John Morrison described Bluebird's voyage yesterday in the Burlington Island race this way: Doug sailed and I bailed.
There were five boats in the race. Bluebird finished third. It was a great day for sailing and a good learning experience. Now Bluebird is on land for the rest of the year.
The forecast was for 20 to 25 knots with gusts to 45. At noon, the wind was a steady 14 with gusts over 30. The same was true when the race started at about 1:30 p.m.
No one was familiar with the unorthodox starting regimen: A blast on the horn at three minutes, three blasts at one minute, two blasts at thirty seconds and one blast at the start -- I think.
John and I got aboard Bluebird on its mooring and struggled with the rig, trying to get the boat ready to race. The jib sheets snapped back and forth and tied themselves into a knot. We spent time tying a reef in the mainsail, never before having done that. But we managed to be on the correct side of the starting line when the final horn sounded.
But we were about 200 yards from the line, whereas the smallest boat in the race, being launched from the beach, was right at the line at the start. The other three boats were behind us, including another O'Day Mariner, a McGregor Venture and a Sea Sprite, the only keel boat in the race, painted a dazzling shade of red.
The wind was from the north-northwest, so we were on a broad reach heading upstream against the current. The river heads east northeast for a mile, passing under the Burlington-Bristol drawbridge and then veering north northeast to round Burlington Island. We had a choice to sail around the island or to round a red buoy upstream of the island.

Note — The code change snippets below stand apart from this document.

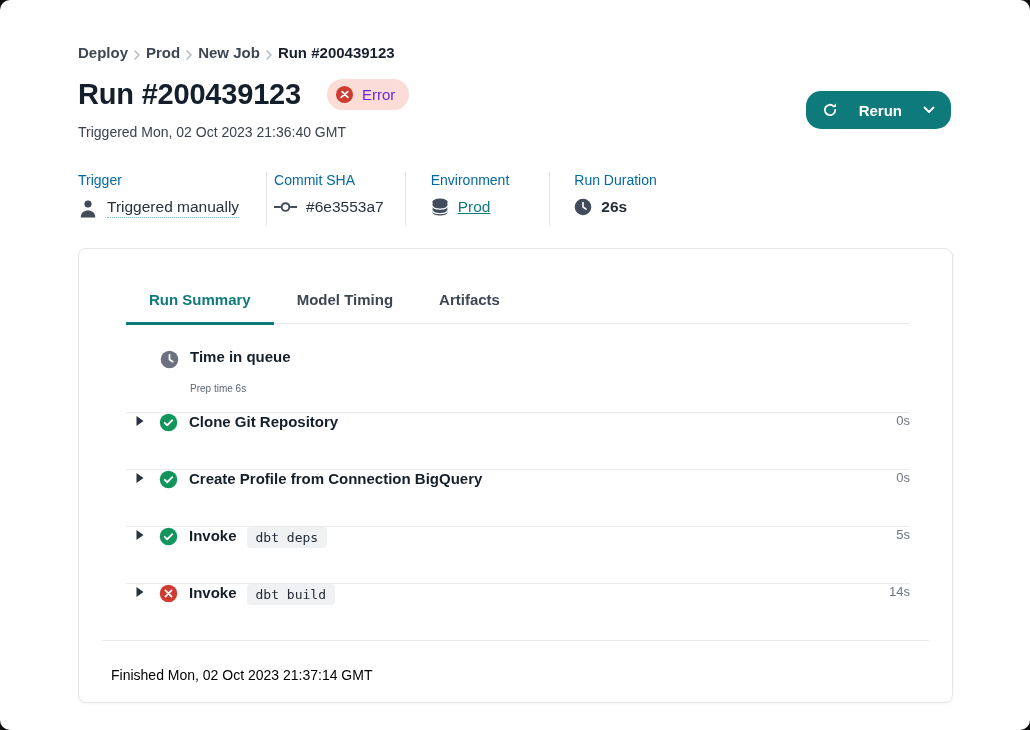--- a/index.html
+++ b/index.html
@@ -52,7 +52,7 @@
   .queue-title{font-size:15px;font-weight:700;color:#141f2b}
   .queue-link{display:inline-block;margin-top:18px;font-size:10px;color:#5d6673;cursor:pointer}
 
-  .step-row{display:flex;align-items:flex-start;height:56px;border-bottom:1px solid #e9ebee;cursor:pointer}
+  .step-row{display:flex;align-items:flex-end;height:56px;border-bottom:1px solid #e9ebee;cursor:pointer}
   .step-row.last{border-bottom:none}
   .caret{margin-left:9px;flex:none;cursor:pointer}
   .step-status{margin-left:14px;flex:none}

Before we reached the bridge, Bluebird was planing, skimming across the water with the centerboard raised not quite all the way. We were pulling away from the Sea Sprite, which at first had only its genoa raised. The other Mariner and the Venture were at the rear, but within sight all the way.
After passing under the bridge, we were abeam of the lead boat. But now, turning to port to round the island, we were beating into the wind, and the air was coming at us in blasts.
It was now that I made my first mistake as helmsman.
One blast heeled Bluebird sharply. I did not react swiftly to spill the air from the mainsail. The result was that we heeled all the way over and the river came in over the starboard rail.
When you do this on Robin or another big boat, the water may fill the cockpit, but it will drain back overboard. Not so aboard Bluebird, which has no self bailing cockpit.
I handled the succeeding blasts properly, and we rounded the red buoy in second place, about the same distance behind the lead boat, sailed by Paul Zeigler and his big son, as we had been at the start.
But Rich, Mary and Sarah Vishton in the Sea Sprite were closing on us as we tacked back along the side of the island. They finally passed us when we closed in on the bridge.
Now twice in succession I forgot to spill the mainsail when we were hit by blasts and river water was sloshing around in the cockpit and the cabin. John began bailing with a cut-off plastic gallon jug and I tried to keep from having to tack.
John turned 80 last month. Some 60 year olds make John look decidedly younger than they appear. He's in good shape, to say the least.
But what I did to him was obscene. There he was, bent over the centerboard or the port rail, his ass and elbows pointed toward the bright blue sky, his arm working furiously, emptying Bluebid. His was a gallant performance.
We managed to cross the finish line in third place, not more than four or five minutes after the Sea Sprite. I don't think the Zeigler boat was too far ahead of them. And the Frenches and the Rife's in the other two boats were close behind us.
As for poor Bluebird, she is on land. I need to figure out why she is taking on water -- and not the water she shipped during the race. Back on the mooring, I saw a thin stream of water entering at the centerboard bolt.
We had an exhausting but great sail, and we're waiting for next year to do it more often -- in a dryer boat.